Work to be completed
Go over the data and keep only the lines that include "left".

Source information
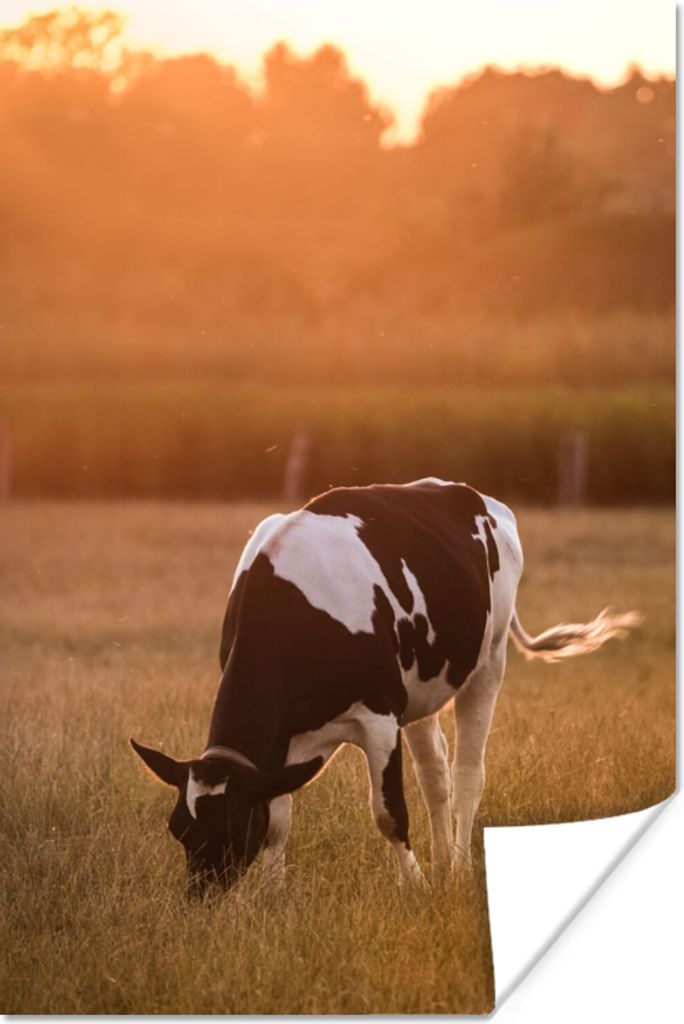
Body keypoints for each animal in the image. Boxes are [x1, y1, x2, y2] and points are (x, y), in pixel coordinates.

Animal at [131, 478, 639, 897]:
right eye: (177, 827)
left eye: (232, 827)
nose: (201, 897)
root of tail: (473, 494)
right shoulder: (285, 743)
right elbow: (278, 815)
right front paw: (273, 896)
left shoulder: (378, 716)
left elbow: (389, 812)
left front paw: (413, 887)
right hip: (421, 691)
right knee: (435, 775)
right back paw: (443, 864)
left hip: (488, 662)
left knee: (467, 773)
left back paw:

Answer area
left eye: (232, 827)
left shoulder: (378, 716)
left elbow: (389, 812)
left front paw: (413, 887)
left hip: (488, 662)
left knee: (467, 773)
left back paw:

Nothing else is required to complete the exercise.